• [Job item]:
What lines of the data below hold the string "della"? Copy each one.

Stored data
********
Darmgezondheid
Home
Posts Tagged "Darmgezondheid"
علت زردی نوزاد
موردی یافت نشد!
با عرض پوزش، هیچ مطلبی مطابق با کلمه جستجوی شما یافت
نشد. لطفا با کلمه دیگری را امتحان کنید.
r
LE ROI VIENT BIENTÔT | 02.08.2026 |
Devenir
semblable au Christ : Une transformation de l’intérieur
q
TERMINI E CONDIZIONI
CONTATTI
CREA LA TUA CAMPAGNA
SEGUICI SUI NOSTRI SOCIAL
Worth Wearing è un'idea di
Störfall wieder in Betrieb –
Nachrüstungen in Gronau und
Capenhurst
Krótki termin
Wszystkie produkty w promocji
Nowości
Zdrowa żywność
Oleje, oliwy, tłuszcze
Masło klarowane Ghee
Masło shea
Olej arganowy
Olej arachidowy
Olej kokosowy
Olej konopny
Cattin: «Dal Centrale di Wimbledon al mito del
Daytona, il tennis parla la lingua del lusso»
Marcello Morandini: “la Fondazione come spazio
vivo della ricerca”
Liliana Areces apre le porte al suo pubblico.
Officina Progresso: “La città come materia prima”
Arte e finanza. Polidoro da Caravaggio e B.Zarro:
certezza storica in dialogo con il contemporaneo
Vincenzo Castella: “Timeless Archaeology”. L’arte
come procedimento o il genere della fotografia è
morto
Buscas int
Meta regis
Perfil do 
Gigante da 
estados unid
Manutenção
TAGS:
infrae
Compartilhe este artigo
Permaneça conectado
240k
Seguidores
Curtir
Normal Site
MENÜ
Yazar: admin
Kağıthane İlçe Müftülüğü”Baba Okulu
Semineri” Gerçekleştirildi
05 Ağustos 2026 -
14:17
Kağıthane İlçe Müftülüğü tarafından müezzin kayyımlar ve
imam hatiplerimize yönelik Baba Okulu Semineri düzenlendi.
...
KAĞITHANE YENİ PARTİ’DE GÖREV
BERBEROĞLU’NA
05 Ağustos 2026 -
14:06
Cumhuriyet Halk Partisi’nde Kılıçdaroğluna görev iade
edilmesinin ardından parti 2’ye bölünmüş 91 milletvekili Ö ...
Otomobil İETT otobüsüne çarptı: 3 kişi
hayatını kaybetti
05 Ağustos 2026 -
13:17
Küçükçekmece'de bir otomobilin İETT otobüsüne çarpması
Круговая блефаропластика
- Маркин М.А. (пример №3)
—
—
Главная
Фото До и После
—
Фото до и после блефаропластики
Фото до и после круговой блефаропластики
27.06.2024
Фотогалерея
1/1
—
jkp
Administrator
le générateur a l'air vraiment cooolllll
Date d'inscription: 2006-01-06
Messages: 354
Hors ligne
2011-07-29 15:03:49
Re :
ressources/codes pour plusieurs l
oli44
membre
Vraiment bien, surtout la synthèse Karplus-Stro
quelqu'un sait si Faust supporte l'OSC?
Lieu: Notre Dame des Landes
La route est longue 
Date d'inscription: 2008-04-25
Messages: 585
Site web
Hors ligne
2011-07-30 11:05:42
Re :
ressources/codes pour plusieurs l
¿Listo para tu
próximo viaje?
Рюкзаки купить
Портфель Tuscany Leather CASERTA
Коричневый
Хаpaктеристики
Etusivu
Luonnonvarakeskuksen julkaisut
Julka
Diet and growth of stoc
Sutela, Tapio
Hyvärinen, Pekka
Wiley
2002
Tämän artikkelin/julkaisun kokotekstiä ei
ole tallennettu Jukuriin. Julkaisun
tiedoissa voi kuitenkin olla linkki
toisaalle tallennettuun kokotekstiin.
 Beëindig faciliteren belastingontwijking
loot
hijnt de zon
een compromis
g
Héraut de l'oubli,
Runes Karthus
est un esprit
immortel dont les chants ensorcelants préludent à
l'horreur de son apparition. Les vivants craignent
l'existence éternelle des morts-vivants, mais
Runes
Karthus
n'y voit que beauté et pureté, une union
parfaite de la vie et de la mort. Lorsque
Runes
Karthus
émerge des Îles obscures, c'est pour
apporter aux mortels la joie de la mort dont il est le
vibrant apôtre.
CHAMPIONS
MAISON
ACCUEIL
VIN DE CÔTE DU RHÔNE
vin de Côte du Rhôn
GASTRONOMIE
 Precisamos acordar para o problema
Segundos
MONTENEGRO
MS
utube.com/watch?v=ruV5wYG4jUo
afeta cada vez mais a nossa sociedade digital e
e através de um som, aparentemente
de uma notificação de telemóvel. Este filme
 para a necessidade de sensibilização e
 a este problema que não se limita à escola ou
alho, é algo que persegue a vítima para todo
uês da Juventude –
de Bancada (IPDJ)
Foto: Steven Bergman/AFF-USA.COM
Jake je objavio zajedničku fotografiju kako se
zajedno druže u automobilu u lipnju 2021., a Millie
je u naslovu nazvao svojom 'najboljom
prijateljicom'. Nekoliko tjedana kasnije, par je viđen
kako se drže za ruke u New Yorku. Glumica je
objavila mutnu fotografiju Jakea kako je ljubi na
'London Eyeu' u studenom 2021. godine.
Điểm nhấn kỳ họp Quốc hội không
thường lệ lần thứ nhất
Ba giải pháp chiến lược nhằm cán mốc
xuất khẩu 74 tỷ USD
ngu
********
• [Result for this exercise]:
vivo della ricerca”
come procedimento o il genere della fotografia è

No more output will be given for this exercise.